* Start GIVEN PASSAGE *

Of course, if it were really that simple, we probably wouldn't be having this symposium.
So I'm not a lawyer, but I want to talk about vids as fair use, and specifically I want to talk about why I think vids are transformative in a way that qualifies as fair use. And to do this, I'm going to talk about narrative theory, because while I don't know much about copyright law, I do know a lot about narrative. I want to start by talking about the ways in which narrative theory helps us think about the video part of vids as fair use, even though that may seem like retreading some familiar ground, and then I want to speculate a little about how the ideas from narrative theory might help us think about the audio part of vids as fair use, since that part's a little trickier.
There are several kinds of remix video in general and vids in particular where it's pretty easy to make a case for fair use--at least for fair use of the visuals, so let's stick to video for now. We've got remix videos that are parodies; parody is a pretty well-tested category of fair use. The problem is that not very many vids are parodies--not unless we stretch the term "parody" so far that it ceases to be recognizable. Parody is a genre that seems to be much more popular with men, whereas vids are overwhelmingly made by women, which is where the gender part of this presentation comes in. In addition to parody, we've also got vids that function pretty explicitly as textual or cultural criticism; this is a much bigger category of vids, and here again we're actually on pretty safe ground; Professor Coppa has argued that a vid is "a visual essay that stages an argument," and to the extent that a given vid is an argument, it can be defended on the grounds of fair use--the same kind of fair use that allows me to quote from a novel when I write an article about it.
So a lot of vids unambiguously belong to the protected categories of criticism or commentary. But other cases are less clear-cut. I actually think it's true that all vids are arguments, if only in the most basic sense: every vid is an argument saying "see this show my way." But some vids are obviously arguments, and some vids are not so obvious. This is what Trombley's getting at in "Visions and Revisions" when she comments that "A fanvid which merely recapitulates the plot of a work or the development of a relationship between previously-existing characters is perhaps the least transformative use" (665). And there are a lot of vids that seem to fall into this category of "mere recapitulation."

* End GIVEN PASSAGE *
* Start EXTRACTED MATERIAL *

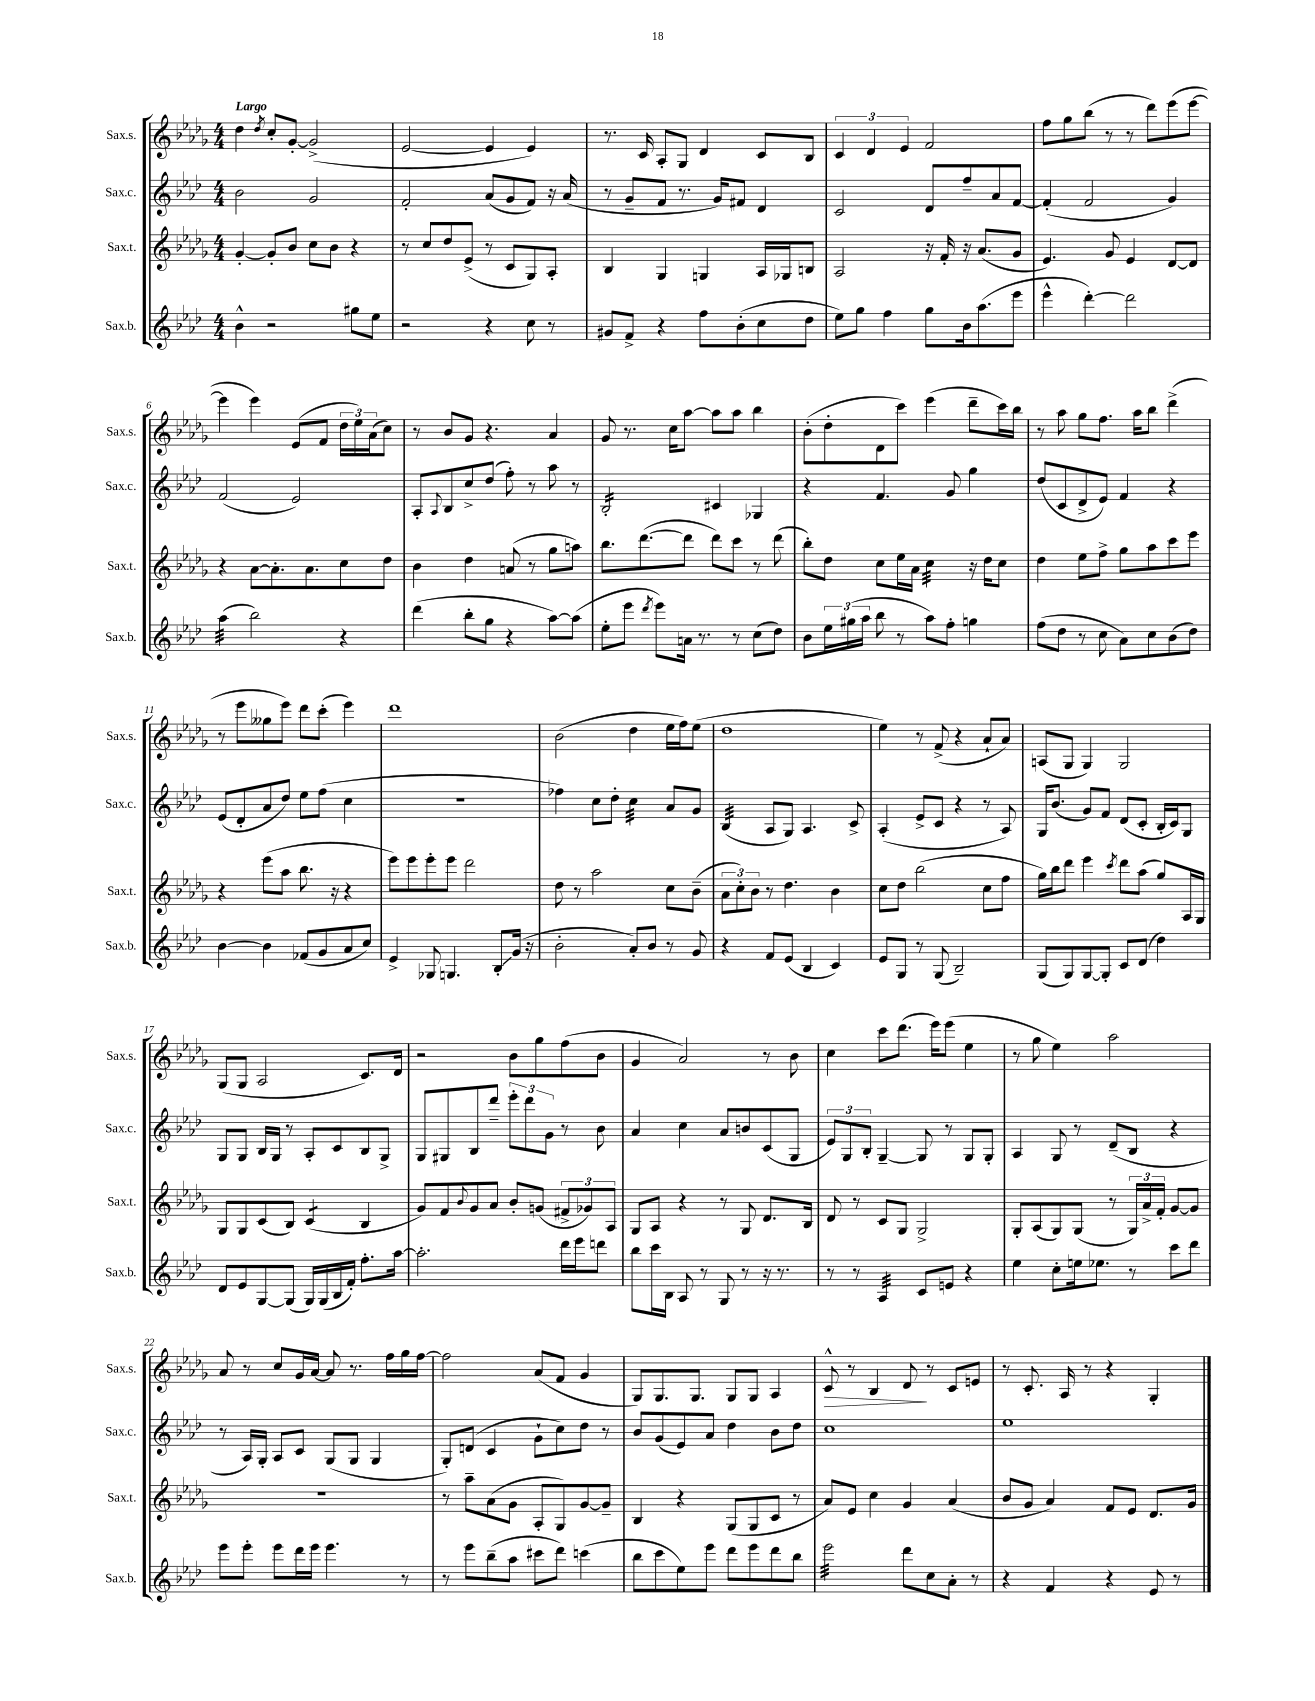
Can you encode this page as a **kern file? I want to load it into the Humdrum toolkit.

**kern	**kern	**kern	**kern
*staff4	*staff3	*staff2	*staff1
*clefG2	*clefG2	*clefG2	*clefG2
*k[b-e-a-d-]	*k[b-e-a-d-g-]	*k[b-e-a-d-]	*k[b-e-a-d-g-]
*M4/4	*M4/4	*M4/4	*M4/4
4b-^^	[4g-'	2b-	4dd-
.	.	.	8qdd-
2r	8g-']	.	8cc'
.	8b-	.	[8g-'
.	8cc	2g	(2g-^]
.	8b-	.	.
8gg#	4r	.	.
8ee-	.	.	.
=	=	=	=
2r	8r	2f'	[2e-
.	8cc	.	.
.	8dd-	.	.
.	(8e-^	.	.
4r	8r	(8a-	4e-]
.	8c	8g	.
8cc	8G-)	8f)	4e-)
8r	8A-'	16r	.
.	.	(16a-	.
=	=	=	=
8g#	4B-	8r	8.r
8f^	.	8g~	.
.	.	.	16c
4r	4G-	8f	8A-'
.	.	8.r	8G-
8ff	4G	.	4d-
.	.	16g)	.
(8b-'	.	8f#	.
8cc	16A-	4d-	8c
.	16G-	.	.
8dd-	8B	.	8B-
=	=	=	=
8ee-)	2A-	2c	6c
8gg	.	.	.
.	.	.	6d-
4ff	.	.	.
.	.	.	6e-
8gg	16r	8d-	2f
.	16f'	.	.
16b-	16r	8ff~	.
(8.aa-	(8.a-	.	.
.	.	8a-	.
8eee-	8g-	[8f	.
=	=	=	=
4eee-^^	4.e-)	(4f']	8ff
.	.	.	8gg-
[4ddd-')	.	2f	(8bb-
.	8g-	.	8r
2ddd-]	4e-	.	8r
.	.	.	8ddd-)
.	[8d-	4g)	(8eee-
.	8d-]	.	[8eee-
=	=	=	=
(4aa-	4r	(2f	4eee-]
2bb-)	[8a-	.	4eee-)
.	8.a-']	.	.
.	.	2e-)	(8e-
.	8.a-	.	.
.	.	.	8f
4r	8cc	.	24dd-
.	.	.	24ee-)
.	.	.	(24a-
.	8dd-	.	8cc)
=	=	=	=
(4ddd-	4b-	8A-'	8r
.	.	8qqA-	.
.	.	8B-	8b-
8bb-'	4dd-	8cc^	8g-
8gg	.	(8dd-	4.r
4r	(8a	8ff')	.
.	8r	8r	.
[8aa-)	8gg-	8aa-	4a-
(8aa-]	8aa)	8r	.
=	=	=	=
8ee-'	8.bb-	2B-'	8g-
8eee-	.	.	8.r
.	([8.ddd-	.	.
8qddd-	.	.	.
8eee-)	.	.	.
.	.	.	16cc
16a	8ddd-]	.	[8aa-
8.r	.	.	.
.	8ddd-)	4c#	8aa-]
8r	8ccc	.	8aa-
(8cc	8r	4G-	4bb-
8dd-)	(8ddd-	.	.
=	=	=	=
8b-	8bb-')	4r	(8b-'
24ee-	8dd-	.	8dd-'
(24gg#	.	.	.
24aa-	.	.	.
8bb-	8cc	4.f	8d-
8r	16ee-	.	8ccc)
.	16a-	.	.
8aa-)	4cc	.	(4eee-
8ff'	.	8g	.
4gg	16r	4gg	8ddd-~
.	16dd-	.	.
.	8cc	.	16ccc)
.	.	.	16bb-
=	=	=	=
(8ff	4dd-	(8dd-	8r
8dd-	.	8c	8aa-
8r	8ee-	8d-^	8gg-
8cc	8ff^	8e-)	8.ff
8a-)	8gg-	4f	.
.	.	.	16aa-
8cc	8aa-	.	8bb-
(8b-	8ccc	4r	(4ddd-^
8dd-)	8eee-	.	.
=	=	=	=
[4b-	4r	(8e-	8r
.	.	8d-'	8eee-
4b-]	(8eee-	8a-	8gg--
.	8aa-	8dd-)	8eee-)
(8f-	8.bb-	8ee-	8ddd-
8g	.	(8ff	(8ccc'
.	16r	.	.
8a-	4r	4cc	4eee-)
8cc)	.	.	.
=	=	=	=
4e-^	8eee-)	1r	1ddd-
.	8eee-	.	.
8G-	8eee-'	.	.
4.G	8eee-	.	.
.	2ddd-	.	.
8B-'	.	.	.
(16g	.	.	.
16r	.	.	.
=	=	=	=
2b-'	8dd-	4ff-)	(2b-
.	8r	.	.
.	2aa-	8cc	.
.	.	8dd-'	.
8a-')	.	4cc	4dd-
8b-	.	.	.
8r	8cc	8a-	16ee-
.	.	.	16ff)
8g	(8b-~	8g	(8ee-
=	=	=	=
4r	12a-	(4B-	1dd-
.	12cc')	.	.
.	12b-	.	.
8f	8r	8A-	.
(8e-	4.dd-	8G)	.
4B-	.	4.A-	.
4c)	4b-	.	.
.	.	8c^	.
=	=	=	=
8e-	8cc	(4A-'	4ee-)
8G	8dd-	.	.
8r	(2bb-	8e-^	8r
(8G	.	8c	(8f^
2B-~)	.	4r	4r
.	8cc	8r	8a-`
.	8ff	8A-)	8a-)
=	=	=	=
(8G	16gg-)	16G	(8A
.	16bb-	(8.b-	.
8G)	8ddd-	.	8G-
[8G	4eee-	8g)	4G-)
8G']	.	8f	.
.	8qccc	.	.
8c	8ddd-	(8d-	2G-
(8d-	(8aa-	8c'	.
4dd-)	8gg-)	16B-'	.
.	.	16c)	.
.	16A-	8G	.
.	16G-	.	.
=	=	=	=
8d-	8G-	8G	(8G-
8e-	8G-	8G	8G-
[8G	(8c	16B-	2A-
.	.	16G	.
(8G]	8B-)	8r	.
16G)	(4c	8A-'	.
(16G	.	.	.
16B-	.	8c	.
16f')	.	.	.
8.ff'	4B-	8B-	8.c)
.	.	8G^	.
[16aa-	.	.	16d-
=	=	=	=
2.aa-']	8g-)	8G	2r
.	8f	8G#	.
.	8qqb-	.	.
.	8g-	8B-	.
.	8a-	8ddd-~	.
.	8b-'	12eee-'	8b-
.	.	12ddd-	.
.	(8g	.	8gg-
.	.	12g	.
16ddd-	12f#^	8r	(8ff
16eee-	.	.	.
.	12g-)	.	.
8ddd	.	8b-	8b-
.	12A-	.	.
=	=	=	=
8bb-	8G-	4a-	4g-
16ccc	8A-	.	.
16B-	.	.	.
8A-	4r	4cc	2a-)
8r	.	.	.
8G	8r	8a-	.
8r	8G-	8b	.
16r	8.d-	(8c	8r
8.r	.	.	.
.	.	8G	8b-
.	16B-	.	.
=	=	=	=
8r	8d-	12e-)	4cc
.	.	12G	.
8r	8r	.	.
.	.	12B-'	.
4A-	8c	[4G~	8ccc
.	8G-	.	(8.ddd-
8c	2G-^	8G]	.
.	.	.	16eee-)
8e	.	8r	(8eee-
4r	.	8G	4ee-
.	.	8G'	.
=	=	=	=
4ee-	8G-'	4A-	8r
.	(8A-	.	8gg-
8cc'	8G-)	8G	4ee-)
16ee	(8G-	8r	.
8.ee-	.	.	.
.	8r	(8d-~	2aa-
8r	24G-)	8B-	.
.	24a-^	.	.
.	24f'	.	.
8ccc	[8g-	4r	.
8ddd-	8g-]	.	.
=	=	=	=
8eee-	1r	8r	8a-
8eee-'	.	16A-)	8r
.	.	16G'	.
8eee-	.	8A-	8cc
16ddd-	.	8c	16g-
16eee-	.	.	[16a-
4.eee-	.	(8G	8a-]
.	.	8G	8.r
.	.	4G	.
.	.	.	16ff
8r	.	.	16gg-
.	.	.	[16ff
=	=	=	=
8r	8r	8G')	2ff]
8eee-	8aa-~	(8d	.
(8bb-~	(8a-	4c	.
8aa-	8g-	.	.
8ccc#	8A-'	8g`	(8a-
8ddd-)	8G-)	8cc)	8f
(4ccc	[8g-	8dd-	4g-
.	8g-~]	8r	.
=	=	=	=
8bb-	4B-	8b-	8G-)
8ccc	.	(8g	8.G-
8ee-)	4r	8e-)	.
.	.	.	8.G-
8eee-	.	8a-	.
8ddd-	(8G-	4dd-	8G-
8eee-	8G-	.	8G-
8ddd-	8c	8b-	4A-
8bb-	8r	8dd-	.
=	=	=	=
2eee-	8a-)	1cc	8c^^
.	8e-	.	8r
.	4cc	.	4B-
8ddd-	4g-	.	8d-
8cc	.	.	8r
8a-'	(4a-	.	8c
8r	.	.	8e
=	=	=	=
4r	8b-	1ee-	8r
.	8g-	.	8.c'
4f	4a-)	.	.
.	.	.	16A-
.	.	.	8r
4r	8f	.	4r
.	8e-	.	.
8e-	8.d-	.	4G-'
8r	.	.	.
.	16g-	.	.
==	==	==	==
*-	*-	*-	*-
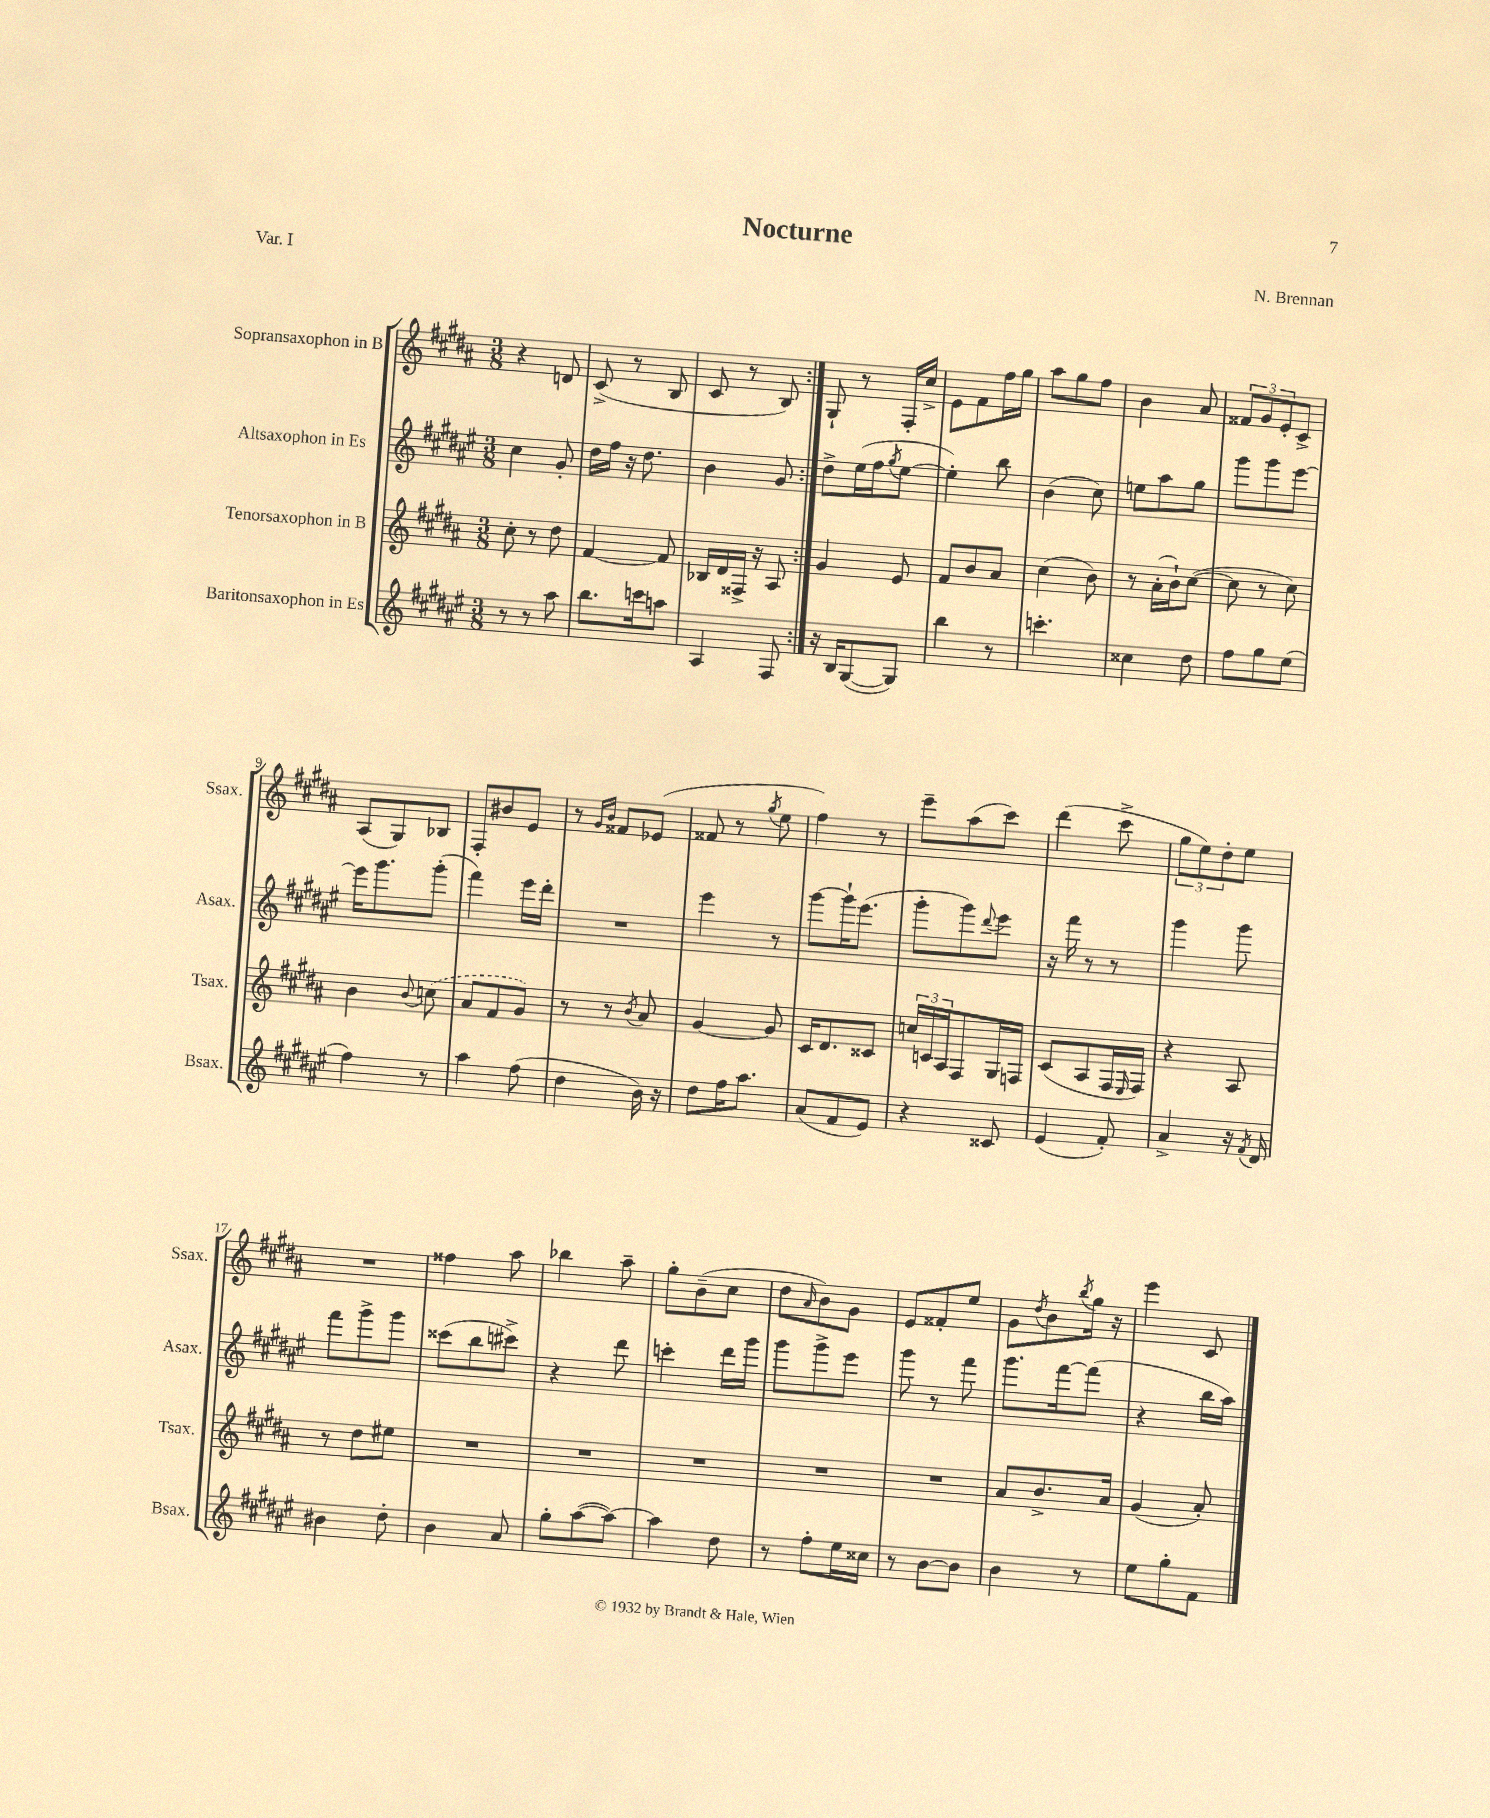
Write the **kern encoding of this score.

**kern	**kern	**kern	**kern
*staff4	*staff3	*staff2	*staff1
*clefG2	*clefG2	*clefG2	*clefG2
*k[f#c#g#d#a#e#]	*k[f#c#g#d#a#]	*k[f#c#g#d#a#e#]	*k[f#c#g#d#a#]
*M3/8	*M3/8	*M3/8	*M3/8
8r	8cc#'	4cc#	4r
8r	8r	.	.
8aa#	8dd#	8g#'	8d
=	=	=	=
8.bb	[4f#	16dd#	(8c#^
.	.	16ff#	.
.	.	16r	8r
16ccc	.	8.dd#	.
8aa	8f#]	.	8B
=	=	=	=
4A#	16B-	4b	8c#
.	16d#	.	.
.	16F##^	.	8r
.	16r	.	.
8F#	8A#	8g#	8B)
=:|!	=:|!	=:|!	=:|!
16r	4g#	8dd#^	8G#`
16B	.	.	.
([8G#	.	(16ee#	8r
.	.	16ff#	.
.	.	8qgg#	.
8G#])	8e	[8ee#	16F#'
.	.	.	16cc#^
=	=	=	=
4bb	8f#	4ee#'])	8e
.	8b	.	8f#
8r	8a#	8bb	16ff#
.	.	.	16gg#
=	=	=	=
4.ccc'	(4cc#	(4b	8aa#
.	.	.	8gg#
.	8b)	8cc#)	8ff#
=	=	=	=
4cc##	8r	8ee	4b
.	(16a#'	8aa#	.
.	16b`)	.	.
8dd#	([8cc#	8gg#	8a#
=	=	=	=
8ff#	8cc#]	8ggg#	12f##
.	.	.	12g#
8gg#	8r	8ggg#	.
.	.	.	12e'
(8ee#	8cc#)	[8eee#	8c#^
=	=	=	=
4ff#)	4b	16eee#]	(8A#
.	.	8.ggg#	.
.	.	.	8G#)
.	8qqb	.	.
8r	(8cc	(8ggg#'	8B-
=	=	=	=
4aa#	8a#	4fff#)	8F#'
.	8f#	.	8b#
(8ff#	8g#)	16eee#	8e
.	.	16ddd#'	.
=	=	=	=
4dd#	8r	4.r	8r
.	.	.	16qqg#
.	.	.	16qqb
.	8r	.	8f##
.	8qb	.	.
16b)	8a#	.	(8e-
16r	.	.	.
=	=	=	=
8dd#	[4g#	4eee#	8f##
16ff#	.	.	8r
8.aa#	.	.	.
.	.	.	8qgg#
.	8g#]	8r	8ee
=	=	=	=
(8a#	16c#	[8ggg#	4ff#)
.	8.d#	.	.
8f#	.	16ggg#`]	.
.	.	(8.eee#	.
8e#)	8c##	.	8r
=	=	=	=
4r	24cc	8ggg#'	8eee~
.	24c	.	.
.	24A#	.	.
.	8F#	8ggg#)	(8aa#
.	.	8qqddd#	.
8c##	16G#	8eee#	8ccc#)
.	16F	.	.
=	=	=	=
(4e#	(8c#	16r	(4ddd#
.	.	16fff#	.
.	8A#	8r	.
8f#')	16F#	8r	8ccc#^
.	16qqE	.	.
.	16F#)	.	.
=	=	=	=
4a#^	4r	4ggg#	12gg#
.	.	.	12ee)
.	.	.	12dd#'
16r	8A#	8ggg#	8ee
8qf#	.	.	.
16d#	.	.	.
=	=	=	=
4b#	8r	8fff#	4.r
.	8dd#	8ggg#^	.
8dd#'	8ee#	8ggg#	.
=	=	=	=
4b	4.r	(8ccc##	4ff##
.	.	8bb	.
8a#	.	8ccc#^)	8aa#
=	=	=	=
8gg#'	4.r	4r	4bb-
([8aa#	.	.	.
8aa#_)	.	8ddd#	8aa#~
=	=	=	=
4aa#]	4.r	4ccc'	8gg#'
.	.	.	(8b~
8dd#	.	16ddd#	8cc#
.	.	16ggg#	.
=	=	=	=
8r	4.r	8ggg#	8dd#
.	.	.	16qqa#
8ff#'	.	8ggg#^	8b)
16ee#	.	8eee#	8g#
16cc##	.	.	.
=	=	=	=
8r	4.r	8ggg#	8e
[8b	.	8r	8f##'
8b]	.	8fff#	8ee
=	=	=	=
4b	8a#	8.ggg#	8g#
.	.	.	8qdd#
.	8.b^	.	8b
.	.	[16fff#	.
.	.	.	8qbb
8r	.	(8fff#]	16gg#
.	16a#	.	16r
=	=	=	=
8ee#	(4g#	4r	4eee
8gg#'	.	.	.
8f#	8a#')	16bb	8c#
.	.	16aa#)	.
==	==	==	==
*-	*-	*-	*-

* End EXTRACTED MATERIAL *

▸ TASK LIST
1. Reproduce word for word the part of the passage on vids and fair use starting at "So I'm not a" and ending at "a little trickier.".
2. How many lines of the listing contain the string "kern", with case counting? Reply with the number alone.
The passage on vids and fair use has no connection to the listing.

▸ SOLUTIONS BY TASK
1.
So I'm not a lawyer, but I want to talk about vids as fair use, and specifically I want to talk about why I think vids are transformative in a way that qualifies as fair use. And to do this, I'm going to talk about narrative theory, because while I don't know much about copyright law, I do know a lot about narrative. I want to start by talking about the ways in which narrative theory helps us think about the video part of vids as fair use, even though that may seem like retreading some familiar ground, and then I want to speculate a little about how the ideas from narrative theory might help us think about the audio part of vids as fair use, since that part's a little trickier.

2. 4